Update from South City: Trusting God in difficult times
Written by Jonathan Bowell
In Greek mythology there was once a giant named Antaeus, the son of the sea god Poseidon and the earth goddess Gaea. Not surprisingly, Antaeus was a powerful warrior--but not in the way you might expect. His source of strength came from his mother, the earth, so that every time he was thrown to the ground he would rise stronger than before. The more times he landed on his back, the more powerful he became.
If your news feeds, Facebook walls, and conversations with friends are anything like mine, you are inundated with bad news. Not that they are telling you something you didn’t already know. Many of you are facing the prospect of job loss, social isolation, sickness, and even death. On the surface, the bad news abounds. But in God’s world, which is precisely where we are, he is always up to something. We have a Father who rules over all things and uses the waves of suffering that slam against our life to wash us upon the shore of his grace. Because His Spirit lives within us, we have a “super power” similar to that of Antaeus whereby suffering is repurposed into strength.
South City Church has recently experienced this firsthand through open doors at Blackwell Elementary School in South Richmond. We originally planned to move our Sunday gathering to Blackwell last weekend, but, because of the school shutdown, a different kind of service began, not on Sundays but throughout the week as we participated in their food distribution program for families who rely on the school for daily meals. It has only been five days, but I have built meaningful relationships with the kitchen staff, the volunteers, and the families who came to receive food each day. I became fast friends with Janice, Mark, Chefonya, John, Yvette and others. We prayed each morning with the kitchen staff to start the day and were able to pray with 62 people from the community throughout the week!

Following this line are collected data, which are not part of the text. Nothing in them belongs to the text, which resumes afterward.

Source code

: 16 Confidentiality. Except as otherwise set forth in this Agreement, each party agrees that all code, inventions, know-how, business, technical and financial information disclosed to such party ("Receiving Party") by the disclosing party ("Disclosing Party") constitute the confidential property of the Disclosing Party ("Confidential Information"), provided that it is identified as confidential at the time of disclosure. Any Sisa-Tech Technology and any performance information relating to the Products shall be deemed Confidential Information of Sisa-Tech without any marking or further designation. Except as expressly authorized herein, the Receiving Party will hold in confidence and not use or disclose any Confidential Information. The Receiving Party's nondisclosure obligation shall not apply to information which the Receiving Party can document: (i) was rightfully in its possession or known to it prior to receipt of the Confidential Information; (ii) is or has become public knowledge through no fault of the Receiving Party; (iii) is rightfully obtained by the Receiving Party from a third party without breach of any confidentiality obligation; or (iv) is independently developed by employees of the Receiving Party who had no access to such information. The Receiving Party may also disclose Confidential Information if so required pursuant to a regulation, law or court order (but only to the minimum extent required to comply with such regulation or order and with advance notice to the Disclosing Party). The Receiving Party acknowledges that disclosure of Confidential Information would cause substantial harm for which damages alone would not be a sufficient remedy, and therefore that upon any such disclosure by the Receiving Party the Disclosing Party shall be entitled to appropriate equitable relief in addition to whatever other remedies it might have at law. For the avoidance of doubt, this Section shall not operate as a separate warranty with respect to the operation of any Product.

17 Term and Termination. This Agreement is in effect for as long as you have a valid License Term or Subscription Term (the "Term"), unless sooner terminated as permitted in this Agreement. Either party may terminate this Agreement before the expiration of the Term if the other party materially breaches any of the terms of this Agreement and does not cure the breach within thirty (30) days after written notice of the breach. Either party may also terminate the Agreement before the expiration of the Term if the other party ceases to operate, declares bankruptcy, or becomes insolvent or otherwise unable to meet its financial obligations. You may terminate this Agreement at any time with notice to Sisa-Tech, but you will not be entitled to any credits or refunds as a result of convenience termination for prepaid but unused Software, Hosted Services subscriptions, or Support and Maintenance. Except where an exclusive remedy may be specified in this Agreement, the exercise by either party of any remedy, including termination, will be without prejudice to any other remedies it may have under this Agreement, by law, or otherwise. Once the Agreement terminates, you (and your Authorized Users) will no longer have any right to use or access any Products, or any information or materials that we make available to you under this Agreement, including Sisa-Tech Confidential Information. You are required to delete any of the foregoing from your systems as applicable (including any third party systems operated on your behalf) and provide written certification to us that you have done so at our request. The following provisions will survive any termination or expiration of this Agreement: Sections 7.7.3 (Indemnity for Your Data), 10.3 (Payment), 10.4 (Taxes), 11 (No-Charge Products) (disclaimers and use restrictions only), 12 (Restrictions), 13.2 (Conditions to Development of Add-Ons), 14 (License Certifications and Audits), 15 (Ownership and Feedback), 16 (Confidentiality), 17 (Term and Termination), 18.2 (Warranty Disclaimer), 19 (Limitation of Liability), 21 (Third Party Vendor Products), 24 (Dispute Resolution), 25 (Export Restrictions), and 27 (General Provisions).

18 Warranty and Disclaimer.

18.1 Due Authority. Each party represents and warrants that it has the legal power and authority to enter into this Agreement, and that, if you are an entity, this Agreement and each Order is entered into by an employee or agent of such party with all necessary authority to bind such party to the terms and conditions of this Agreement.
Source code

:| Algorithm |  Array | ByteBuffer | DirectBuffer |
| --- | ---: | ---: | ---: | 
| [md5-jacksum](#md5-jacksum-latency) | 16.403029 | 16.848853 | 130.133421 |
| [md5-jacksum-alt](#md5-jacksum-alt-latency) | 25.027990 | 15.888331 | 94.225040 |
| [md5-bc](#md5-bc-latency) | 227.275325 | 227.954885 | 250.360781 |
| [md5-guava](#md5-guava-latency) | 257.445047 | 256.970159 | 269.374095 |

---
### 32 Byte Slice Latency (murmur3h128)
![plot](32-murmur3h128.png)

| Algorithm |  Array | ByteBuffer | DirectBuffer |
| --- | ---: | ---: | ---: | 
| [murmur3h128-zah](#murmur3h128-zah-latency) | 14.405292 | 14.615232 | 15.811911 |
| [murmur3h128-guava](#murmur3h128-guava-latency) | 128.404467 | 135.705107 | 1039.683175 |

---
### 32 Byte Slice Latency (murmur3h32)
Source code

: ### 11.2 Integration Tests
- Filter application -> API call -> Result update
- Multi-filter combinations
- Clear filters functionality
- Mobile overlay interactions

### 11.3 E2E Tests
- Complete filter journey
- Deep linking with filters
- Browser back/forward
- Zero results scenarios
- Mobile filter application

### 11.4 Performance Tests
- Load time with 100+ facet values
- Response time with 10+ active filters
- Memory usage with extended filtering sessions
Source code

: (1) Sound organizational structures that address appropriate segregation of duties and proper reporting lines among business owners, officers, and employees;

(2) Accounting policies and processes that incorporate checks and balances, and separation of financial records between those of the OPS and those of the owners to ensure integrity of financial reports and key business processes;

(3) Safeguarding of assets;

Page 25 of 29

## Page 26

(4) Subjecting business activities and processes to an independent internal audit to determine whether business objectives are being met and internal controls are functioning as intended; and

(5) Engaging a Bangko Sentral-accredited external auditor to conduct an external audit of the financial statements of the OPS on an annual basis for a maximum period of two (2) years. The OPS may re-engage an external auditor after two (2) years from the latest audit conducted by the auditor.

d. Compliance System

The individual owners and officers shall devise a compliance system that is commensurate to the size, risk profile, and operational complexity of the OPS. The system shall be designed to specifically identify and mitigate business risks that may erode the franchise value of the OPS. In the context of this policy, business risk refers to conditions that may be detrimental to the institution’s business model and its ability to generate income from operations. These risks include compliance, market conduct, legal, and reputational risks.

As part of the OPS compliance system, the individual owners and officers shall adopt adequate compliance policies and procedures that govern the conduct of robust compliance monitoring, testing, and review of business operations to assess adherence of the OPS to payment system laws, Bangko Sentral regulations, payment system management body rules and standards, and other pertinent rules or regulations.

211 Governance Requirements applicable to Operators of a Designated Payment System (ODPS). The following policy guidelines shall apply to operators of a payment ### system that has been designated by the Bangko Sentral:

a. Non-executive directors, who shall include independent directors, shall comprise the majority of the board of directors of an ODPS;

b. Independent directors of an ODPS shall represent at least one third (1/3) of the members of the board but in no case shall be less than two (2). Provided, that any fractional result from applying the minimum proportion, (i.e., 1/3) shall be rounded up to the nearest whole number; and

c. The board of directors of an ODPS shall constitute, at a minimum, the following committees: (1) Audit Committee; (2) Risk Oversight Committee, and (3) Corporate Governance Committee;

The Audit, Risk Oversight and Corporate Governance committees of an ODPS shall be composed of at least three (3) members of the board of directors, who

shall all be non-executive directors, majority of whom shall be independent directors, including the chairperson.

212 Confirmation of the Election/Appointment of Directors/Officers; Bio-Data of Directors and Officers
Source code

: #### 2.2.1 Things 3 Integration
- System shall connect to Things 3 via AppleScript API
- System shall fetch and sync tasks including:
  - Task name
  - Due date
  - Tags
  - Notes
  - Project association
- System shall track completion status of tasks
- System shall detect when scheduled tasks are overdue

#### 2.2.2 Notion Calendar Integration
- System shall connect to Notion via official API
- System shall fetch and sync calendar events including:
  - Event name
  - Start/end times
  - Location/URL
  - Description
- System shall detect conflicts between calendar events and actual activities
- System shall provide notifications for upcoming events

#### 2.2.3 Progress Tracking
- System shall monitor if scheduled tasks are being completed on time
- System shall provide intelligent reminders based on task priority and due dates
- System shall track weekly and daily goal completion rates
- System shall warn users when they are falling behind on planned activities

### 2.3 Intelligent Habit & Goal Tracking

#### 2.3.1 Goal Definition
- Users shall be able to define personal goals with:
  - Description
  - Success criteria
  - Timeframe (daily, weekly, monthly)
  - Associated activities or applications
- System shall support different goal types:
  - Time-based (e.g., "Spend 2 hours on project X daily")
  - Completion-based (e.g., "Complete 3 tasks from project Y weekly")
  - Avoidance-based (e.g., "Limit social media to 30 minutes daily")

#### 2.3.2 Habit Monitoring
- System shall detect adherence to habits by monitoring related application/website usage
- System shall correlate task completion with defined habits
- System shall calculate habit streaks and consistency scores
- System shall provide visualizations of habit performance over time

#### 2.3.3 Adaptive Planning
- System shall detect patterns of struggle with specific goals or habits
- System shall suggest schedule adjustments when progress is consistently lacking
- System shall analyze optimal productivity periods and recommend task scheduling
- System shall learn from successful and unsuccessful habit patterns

Many church plants spend years--even decades--building enough trust to gain passport into their community. For us it happened in a matter of days, so much so that Yvette invited me into her pain from losing her cousin this past week and asked if I would be willing to officiate a small memorial service for her family. You can’t make this stuff up but God makes it happen because he loves Yvette, and the families of Blackwell, and South City Church, and me, and you.
Talk to me two weeks ago and you would have heard a torrent of fear, doubt, and complaining. Something like, “How are you supposed to plant a church during a time like this!?” or, “We built all this momentum only to slam into a wall!” or, my personal favorite, “We’re not gonna make it.” But God is reminding me that suffering is not an insurmountable obstacle but an instrumental opportunity. COVID-19 is not a constraint--it is a catalyst.
Could it be that the obstacles you fear are actually opportunities? Perhaps God will open doors for your church to serve the needs of the elderly in your community. Perhaps He will give you that chance you’ve been looking for to share the hope of Christ with your neighbor down the street who is about to get laid off from their job. Perhaps He will use your financial hardship, loneliness and even sickness to pull you closer to himself to prepare you for a new season of ministry he’s about to launch you into.
The day will come when we all look back at this pandemic and say along with Paul that it "has actually served to advance the Gospel” (Phil. 1:12), but the sooner we recognize it, the sooner we can regain what the church has always been marked by: our compassion and our courage. The Coronavirus will throw many of us down, but by God’s grace we will rise from our knees stronger than before.